Task to complete — Each line of the records that holds the word "round" should be copied out.

[Stored dataset items]
----

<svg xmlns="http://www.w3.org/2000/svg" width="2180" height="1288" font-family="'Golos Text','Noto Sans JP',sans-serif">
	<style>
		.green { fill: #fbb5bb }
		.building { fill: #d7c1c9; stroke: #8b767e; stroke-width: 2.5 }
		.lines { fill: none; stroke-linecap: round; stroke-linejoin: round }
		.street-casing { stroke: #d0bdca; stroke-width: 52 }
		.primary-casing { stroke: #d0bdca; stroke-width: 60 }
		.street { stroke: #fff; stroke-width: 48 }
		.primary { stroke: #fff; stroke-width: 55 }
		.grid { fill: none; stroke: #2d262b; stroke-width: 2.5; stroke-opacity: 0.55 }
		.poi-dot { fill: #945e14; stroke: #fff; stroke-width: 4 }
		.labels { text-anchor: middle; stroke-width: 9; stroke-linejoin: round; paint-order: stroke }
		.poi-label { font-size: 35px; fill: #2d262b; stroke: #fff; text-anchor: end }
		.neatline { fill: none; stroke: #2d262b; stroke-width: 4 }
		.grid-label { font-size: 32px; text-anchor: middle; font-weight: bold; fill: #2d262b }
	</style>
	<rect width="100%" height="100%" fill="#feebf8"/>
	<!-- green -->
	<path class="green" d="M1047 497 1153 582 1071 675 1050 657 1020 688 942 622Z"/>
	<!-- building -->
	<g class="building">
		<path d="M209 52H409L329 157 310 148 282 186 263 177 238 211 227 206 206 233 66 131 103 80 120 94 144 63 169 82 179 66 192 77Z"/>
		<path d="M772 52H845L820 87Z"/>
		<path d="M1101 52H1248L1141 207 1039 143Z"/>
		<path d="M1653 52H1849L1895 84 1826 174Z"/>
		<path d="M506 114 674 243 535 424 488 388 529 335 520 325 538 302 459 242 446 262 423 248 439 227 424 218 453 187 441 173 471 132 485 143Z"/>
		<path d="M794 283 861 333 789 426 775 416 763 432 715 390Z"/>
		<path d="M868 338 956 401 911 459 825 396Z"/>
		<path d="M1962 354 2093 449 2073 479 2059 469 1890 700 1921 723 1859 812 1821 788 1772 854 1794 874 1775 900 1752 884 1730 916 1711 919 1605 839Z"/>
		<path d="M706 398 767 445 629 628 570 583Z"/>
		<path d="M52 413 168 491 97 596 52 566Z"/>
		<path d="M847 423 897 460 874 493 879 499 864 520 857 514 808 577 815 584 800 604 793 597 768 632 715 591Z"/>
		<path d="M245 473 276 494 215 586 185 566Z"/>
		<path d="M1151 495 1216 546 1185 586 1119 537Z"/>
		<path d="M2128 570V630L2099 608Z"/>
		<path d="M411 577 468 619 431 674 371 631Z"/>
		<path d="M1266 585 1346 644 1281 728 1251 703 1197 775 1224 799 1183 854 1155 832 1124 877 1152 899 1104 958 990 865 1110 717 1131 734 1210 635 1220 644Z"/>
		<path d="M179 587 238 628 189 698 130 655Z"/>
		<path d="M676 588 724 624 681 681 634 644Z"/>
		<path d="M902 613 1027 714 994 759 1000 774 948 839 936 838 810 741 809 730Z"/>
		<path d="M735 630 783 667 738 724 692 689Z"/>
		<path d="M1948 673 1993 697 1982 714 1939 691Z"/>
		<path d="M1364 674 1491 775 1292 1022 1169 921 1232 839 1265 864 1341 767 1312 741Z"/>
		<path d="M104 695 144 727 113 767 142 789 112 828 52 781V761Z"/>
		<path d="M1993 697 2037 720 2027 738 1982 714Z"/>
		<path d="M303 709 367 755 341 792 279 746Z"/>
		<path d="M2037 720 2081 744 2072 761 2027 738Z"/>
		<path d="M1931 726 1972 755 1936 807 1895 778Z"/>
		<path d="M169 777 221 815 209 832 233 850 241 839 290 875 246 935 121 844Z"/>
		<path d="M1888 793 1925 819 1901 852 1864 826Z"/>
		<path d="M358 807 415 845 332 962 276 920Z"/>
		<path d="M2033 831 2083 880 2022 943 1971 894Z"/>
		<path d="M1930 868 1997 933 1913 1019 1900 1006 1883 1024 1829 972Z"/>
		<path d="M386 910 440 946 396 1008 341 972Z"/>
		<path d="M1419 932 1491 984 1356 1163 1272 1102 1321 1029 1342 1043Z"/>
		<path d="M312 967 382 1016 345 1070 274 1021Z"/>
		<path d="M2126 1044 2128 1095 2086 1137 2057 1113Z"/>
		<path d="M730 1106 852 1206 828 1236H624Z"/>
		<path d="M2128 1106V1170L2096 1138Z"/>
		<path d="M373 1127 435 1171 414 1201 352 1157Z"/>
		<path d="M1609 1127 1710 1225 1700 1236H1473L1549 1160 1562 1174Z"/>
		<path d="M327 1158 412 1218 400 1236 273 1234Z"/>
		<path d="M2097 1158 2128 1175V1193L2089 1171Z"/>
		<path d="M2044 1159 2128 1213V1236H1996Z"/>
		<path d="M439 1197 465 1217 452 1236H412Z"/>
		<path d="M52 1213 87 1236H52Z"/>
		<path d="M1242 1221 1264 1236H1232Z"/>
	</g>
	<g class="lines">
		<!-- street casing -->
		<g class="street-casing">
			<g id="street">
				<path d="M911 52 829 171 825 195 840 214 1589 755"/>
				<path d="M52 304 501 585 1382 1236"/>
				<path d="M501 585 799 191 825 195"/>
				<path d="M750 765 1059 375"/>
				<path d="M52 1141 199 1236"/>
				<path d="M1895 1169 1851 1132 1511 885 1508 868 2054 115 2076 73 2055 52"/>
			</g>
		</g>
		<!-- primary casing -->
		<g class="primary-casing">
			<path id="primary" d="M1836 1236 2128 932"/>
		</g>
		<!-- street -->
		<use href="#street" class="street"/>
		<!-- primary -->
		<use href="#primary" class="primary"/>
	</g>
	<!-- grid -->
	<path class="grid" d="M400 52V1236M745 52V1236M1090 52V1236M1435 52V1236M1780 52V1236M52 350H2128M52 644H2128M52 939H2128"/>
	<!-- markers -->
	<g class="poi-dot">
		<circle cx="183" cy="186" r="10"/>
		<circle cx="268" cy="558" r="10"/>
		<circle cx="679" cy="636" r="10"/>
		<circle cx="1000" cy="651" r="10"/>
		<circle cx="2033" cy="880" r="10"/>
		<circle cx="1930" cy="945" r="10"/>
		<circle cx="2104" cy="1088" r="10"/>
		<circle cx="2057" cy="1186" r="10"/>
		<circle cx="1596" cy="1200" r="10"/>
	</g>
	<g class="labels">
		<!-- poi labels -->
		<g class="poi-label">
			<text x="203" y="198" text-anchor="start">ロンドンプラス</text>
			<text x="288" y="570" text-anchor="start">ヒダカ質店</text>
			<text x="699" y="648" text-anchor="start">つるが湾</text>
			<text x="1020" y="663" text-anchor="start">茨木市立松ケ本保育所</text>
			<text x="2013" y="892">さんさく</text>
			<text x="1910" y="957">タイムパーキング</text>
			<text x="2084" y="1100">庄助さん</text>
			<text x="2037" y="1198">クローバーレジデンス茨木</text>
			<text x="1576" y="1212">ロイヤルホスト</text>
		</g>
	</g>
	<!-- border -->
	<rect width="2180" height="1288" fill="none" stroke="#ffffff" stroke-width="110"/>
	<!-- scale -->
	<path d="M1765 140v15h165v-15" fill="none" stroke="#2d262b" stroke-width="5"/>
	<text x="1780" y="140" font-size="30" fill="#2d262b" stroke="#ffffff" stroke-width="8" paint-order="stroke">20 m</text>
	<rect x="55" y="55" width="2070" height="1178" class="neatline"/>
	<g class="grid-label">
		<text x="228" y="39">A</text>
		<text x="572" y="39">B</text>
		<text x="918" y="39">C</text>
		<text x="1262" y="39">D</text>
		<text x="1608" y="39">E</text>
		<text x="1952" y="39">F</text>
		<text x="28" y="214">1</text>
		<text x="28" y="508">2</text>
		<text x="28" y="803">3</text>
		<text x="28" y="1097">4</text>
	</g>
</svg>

----

Your response —
		.lines { fill: none; stroke-linecap: round; stroke-linejoin: round }
		.labels { text-anchor: middle; stroke-width: 9; stroke-linejoin: round; paint-order: stroke }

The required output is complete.